- Your objective: Return the lines from the entries below unchanged, covering the stretch from the line containing "Rendered at 2000 by 1125 pixels." through the line containing "subtitle MVC Model-View-Controller", with both of those lines included.

- Element box annotations:
####################

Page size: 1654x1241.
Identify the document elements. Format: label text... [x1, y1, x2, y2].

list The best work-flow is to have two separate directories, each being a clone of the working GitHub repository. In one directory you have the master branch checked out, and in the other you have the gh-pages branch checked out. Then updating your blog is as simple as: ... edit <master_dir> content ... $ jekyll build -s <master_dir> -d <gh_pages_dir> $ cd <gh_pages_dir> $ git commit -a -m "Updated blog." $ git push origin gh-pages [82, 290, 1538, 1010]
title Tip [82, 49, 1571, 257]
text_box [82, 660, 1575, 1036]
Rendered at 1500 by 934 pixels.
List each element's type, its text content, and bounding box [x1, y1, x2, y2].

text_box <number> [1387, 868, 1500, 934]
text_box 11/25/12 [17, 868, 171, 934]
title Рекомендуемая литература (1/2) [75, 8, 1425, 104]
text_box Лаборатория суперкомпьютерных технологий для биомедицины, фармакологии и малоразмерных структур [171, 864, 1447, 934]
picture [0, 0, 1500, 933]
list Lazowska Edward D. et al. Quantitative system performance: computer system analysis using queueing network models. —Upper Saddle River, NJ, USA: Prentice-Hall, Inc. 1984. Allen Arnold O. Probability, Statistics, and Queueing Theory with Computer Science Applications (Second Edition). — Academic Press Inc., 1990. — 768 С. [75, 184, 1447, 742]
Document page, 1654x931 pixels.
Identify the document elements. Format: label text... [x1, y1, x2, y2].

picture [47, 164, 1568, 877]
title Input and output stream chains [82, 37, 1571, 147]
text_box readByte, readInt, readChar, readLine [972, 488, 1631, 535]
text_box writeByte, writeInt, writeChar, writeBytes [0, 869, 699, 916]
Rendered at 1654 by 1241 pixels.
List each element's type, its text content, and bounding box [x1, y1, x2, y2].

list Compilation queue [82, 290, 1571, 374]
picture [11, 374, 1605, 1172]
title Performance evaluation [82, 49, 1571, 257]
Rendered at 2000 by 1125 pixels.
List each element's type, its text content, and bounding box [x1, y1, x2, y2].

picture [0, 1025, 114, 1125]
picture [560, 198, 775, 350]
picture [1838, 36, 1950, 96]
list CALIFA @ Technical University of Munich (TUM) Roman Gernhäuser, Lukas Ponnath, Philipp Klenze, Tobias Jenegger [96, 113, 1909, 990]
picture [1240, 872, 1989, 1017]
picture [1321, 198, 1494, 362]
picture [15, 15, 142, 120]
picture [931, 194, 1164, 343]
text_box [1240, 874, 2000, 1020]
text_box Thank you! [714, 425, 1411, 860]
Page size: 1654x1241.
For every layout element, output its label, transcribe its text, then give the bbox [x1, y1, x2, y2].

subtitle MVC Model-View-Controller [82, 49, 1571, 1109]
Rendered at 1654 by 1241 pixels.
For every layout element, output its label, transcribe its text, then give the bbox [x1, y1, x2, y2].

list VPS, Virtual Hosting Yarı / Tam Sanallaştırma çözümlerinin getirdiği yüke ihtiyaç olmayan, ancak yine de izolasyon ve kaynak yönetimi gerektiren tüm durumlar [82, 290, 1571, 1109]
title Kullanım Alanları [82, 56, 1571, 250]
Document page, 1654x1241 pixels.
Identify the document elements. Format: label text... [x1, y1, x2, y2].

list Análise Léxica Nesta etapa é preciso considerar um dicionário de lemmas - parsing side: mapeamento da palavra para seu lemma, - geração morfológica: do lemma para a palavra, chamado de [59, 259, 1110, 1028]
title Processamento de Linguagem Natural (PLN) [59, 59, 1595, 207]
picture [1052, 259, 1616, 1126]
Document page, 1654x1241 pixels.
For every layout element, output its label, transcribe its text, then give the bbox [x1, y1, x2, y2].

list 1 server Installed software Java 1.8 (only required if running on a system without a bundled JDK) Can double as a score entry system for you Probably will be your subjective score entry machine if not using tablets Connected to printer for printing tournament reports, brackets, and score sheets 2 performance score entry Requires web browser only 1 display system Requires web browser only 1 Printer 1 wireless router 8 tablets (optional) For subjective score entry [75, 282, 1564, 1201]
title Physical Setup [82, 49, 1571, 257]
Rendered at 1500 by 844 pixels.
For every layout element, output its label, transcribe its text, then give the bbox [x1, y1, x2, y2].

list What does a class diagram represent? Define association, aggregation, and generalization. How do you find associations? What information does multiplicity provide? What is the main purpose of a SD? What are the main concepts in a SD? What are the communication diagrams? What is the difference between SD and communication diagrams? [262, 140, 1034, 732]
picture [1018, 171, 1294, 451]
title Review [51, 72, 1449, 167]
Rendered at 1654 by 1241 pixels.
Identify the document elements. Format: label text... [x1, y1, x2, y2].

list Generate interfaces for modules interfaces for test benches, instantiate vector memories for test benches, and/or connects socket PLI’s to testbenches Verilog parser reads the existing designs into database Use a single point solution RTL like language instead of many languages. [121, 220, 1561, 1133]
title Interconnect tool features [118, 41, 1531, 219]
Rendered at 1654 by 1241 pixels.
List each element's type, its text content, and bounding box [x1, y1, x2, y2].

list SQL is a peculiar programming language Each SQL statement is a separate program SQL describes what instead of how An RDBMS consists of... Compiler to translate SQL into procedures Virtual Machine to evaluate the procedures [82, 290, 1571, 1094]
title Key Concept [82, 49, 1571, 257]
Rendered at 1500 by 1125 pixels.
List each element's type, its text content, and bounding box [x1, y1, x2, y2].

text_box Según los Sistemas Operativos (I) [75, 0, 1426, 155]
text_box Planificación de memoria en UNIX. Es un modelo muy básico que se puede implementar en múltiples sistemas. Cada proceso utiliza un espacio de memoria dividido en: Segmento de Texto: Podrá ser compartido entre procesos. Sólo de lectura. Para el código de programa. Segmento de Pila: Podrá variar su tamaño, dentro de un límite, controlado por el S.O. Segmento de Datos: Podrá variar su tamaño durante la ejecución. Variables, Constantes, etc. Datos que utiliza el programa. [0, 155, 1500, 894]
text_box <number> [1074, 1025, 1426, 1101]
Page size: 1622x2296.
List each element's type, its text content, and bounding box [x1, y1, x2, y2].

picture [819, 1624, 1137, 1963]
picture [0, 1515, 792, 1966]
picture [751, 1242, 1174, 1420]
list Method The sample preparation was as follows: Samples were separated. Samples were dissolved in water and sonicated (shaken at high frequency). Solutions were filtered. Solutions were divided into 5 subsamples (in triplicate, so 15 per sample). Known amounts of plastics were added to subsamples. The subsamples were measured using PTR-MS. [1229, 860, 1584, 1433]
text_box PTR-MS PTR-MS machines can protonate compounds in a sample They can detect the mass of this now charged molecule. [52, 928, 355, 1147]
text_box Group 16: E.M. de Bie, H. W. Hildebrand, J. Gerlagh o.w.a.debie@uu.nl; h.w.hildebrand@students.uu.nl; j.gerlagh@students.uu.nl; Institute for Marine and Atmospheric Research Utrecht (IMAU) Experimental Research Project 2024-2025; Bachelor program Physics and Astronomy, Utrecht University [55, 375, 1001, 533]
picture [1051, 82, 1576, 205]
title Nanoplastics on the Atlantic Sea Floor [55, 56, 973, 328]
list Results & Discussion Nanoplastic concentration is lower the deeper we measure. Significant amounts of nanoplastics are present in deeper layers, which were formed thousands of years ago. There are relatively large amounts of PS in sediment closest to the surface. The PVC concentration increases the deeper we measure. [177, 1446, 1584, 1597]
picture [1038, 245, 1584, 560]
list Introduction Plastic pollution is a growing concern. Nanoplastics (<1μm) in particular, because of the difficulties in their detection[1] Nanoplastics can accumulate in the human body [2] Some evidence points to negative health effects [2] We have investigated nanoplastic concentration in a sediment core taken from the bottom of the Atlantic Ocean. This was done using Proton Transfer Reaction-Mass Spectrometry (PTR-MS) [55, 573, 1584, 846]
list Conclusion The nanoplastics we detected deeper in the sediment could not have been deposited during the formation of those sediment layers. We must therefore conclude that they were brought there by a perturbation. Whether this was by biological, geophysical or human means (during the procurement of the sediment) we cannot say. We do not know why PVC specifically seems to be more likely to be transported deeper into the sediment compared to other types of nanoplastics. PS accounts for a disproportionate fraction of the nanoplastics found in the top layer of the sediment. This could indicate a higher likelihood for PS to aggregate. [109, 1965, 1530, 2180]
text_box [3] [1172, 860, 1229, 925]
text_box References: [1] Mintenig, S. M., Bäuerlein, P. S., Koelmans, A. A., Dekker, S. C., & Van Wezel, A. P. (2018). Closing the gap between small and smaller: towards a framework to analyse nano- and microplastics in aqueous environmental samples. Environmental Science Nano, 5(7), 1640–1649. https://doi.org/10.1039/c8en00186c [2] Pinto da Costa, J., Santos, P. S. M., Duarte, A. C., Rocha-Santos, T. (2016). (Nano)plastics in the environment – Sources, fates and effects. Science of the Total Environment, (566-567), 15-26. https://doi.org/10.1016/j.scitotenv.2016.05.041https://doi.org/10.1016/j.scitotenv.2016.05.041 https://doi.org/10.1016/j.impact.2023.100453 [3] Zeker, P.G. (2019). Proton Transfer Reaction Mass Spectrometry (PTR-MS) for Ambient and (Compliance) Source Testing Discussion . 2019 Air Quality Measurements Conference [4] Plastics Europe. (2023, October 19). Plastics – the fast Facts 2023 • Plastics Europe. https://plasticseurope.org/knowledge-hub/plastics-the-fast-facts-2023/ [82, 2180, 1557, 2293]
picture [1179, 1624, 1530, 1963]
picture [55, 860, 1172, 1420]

####################

- Exercise answer:
Rendered at 2000 by 1125 pixels.
List each element's type, its text content, and bounding box [x1, y1, x2, y2].

picture [0, 1025, 114, 1125]
picture [560, 198, 775, 350]
picture [1838, 36, 1950, 96]
list CALIFA @ Technical University of Munich (TUM) Roman Gernhäuser, Lukas Ponnath, Philipp Klenze, Tobias Jenegger [96, 113, 1909, 990]
picture [1240, 872, 1989, 1017]
picture [1321, 198, 1494, 362]
picture [15, 15, 142, 120]
picture [931, 194, 1164, 343]
text_box [1240, 874, 2000, 1020]
text_box Thank you! [714, 425, 1411, 860]
Page size: 1654x1241.
For every layout element, output its label, transcribe its text, then give the bbox [x1, y1, x2, y2].

subtitle MVC Model-View-Controller [82, 49, 1571, 1109]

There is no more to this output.